To improve production, Russell took the design to Turnpoint Design and figured out how, with minor changes, they could be machined on the CNC router. The remaining labor, (sanding out the tooling marks and rounding the upper edges ) is a great deal less time consuming than the previous version.
They are still made out of Sapele Mahogany. For those of you who wanted riser blocks this Fall when they were not available, this is our new product. Please let us know what you think. We have them IN STOCK! 😉 AEB
It’s time for us to admit it, our boats seem have a weakness. We may just be treating our boats poorly, but it’s more likely that there is an issue that PT 11 owners should be aware of.
Owners, please check your gunwales for cracks.
Builders, there will soon be an added step in the building manual to prevent the problem. If you haven't glued your bumper on yet, the fix is easy. This printable PDF informs for both a fix or the added step in the build process.
We have seen this failure three times now. The first, when one of our boats got driven over (just the edge) by a truck. We thought that was unusual punishment, fixed the boat and forgot about it.
The second time was a boat that got beat up by solid water while lashed to a foredeck. We didn’t really know what happened there.

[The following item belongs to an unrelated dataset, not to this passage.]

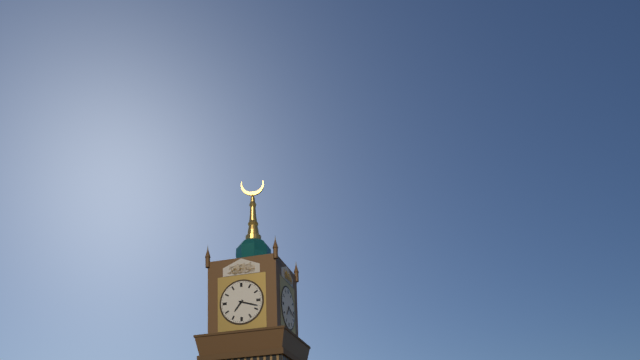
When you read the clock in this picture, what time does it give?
7:18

The third time it happened, it was our newest PT 11 (3 years old now) and again we don’t know exactly why, but here is our theory:
When the boat is upside down in the nested position and somebody walks on it (or a bunch of people sit on it), where does that weight go? It goes onto the very ends of the gunwales on the fwd hull half.
The failures we have seen have always been in the plywood hull skin (right where you would expect it).
Fixing the break and the weakness that caused the break are both pretty easy and important. The first is done by injecting epoxy into a carefully drilled hole to fix the crack, the second by putting screws (with epoxy) into carefully drilled holes.